TEXT PROVIDED START

Recently I posted this question : Ambigous operator overload on clang which got closed for being essentially the same as Is clang wrongfully reporting ambiguity when mixing member and non-member binary operators?
After reading answers to that other question, I think I am still confused about what more specialized means. So based on what I read there, the member operator from my code should resolve to this :
template <class U>
TVector3<T>& TVector3<float>::operator*=(const U ) { return *this; }
during name lookup and for the purpose of overload resolution I would get these two candidates:
template <class U>
TVector3<T>& operator*=(TVector3<float>&, const U ) { return *this; }
template <typename T>
TVector3<T>& operator*=(TVector3<T>& v, const TMatrix3<T>& ) { return v; }
Why are they both equally well specialized ?
Is it because in the first overload the first argument is more specialized, while in the second overload the second argument is more specialized ? So basically a tie between them ?
On the other hand, if I turned the member operator*= of the Vector class into a free function, the overload resolution set would be:
template <class T, class U>
TVector3<T>& operator*=(TVector3<T>& v, const U ) { return v; }
template <typename T>
TVector3<T>& operator*=(TVector3<T>& v, const TMatrix3<T>& ) { return v; }
in which case the first argument of both overloads is equally specialized, but the second argument of the second overload is more specialized and thus no ambiguity in this case.
Is my understanding correct ?

TEXT PROVIDED END

EXERCISE BRIEF:
From the C++ operator overload question above, print the text starting at "Is it because" and ending at "in this case.", unchanged.

INPUT DATA START

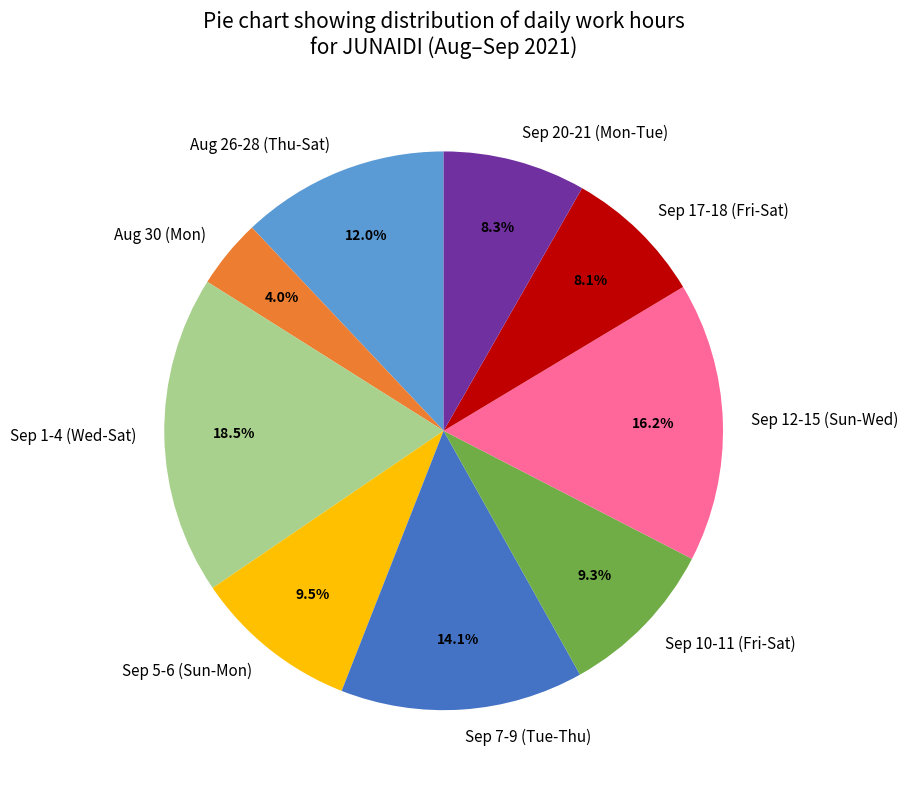

Which has a higher value, Sep 12-15 (Sun-Wed) or Sep 17-18 (Fri-Sat)?

Sep 12-15 (Sun-Wed)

INPUT DATA END

ANSWER TO THE PROBLEM:
Is it because in the first overload the first argument is more specialized, while in the second overload the second argument is more specialized ? So basically a tie between them ?
On the other hand, if I turned the member operator*= of the Vector class into a free function, the overload resolution set would be:
template <class T, class U>
TVector3<T>& operator*=(TVector3<T>& v, const U ) { return v; }
template <typename T>
TVector3<T>& operator*=(TVector3<T>& v, const TMatrix3<T>& ) { return v; }
in which case the first argument of both overloads is equally specialized, but the second argument of the second overload is more specialized and thus no ambiguity in this case.